**Source records**:
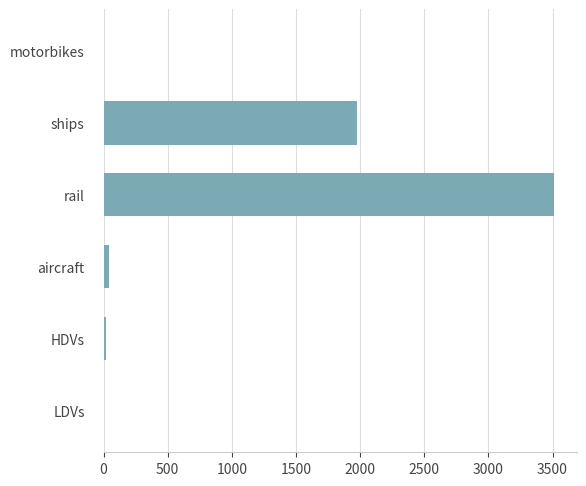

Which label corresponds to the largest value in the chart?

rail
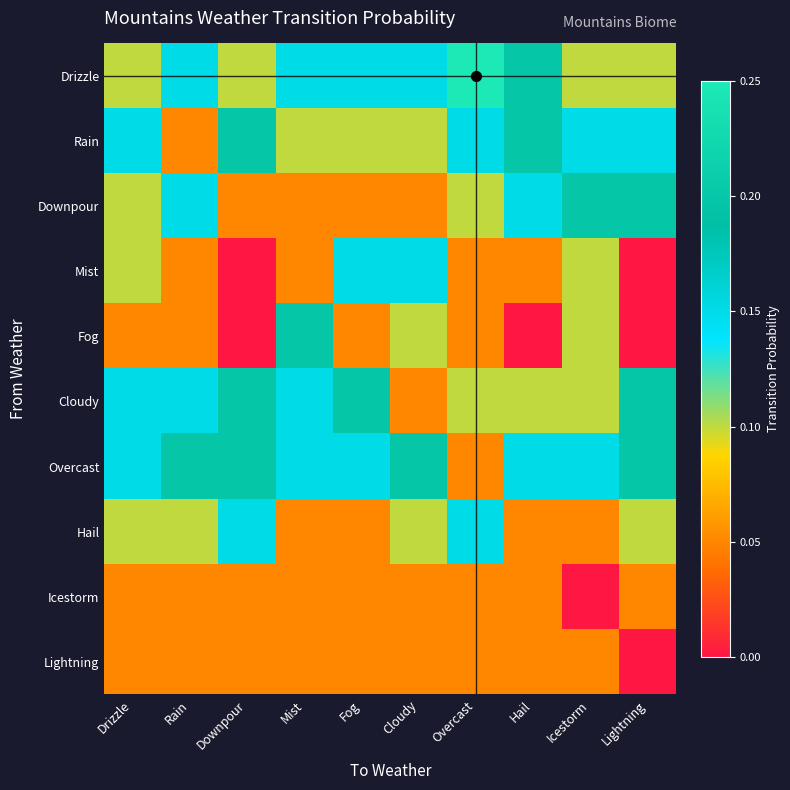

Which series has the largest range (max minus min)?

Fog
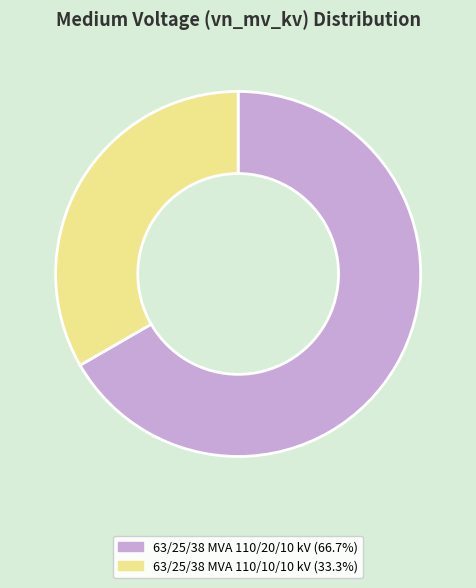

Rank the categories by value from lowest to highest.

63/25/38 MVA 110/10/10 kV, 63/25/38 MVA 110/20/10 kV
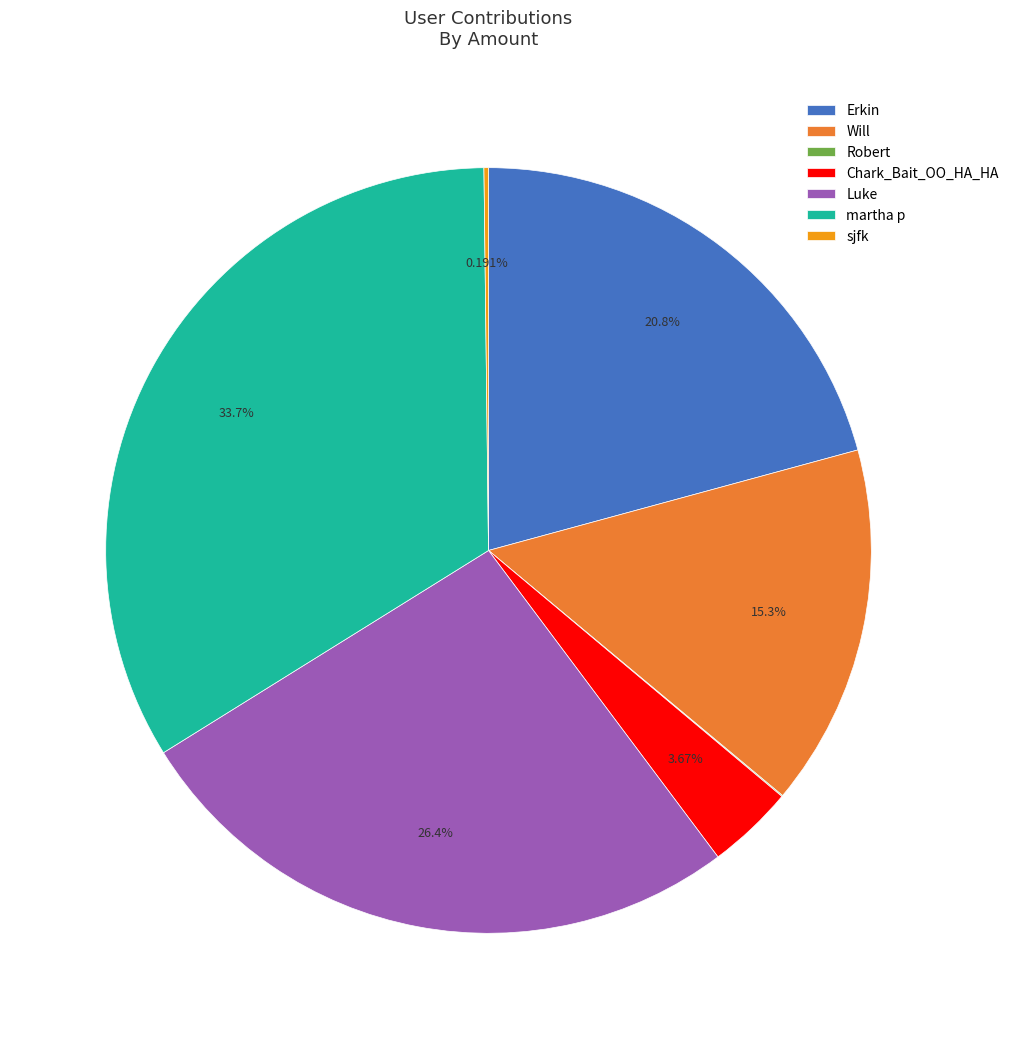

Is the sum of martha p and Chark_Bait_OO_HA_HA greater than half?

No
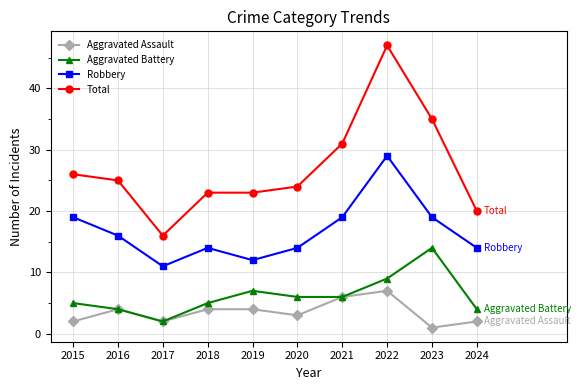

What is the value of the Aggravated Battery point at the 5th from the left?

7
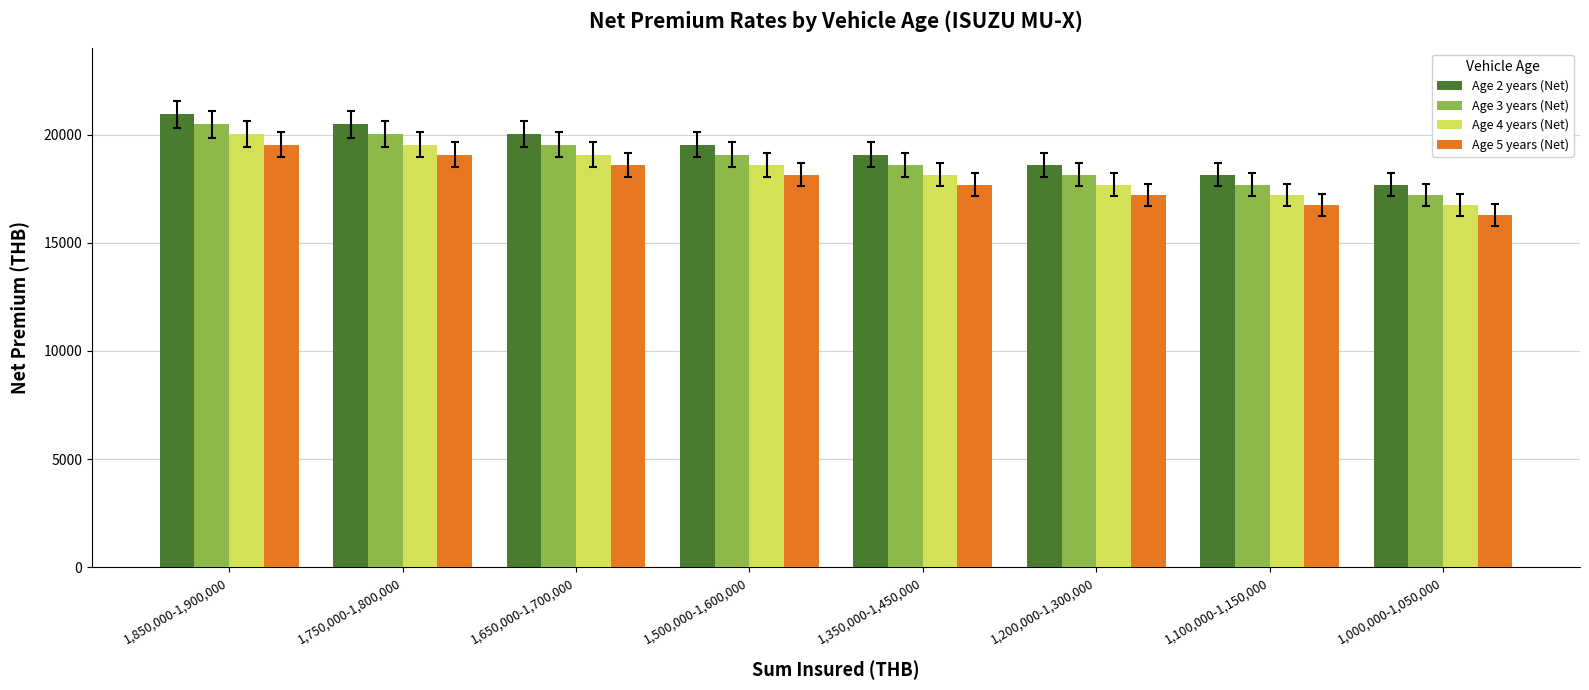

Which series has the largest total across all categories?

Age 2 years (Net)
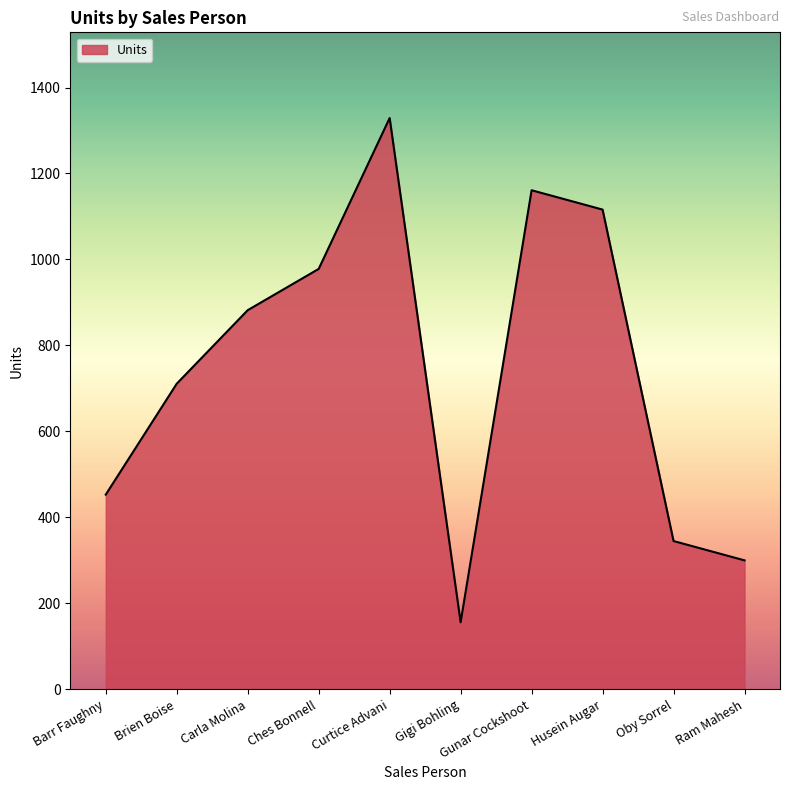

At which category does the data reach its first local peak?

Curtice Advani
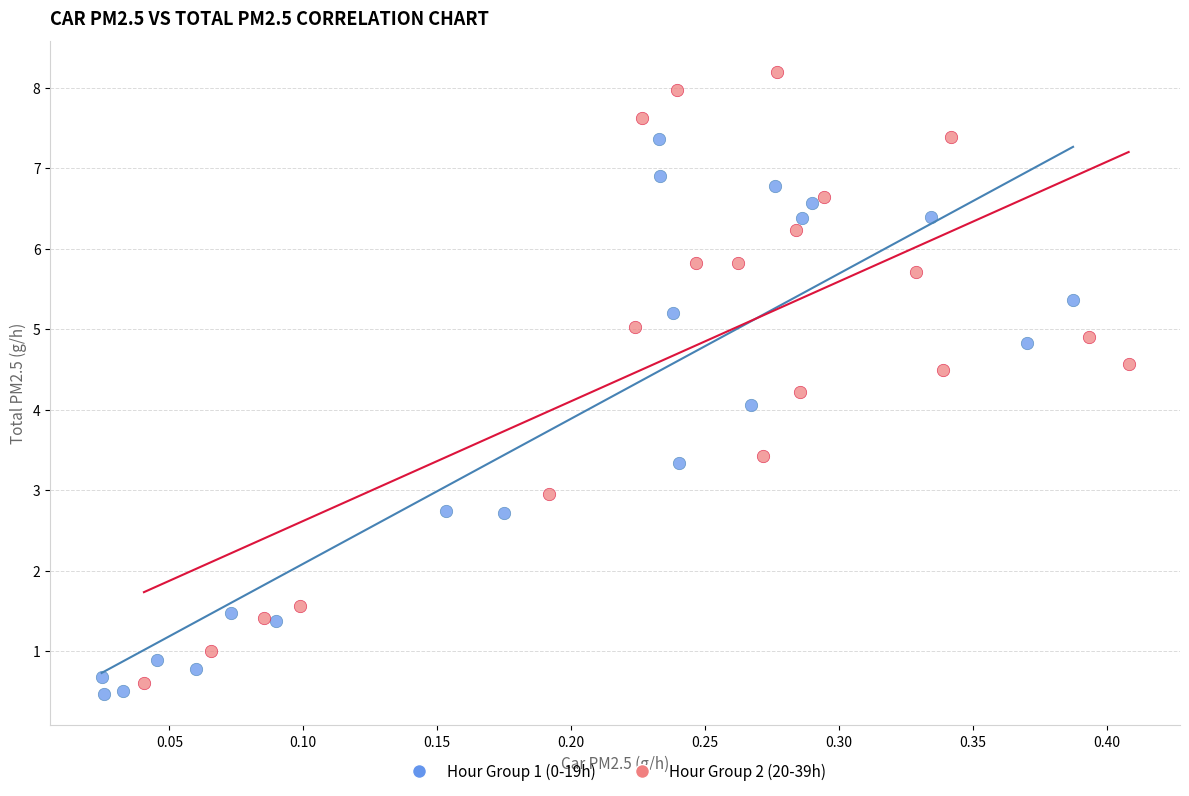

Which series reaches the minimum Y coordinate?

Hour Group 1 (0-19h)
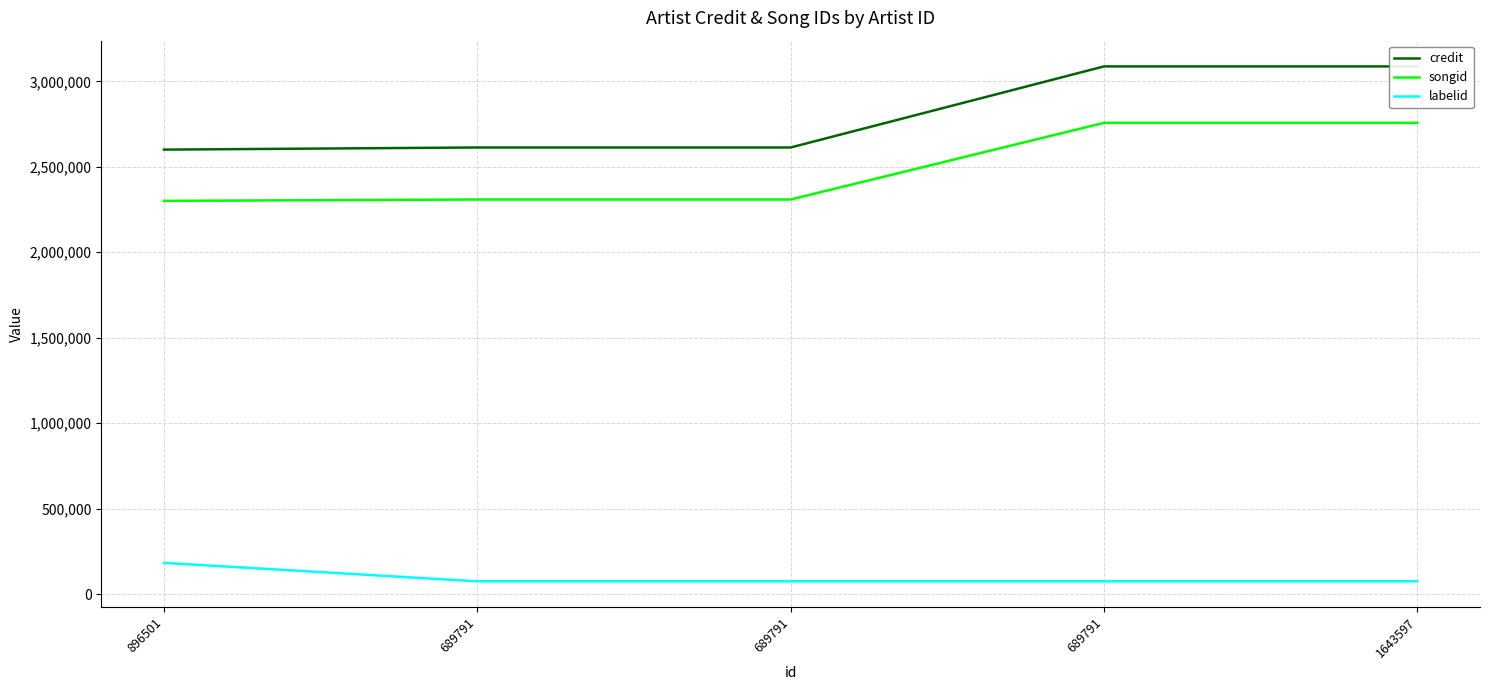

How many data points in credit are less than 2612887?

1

**What needs to be done**: Please locate every line in the entries above that contains the string "data" and copy each of those lines.

**Task response**:
At which category does the data reach its first local peak?
How many data points in credit are less than 2612887?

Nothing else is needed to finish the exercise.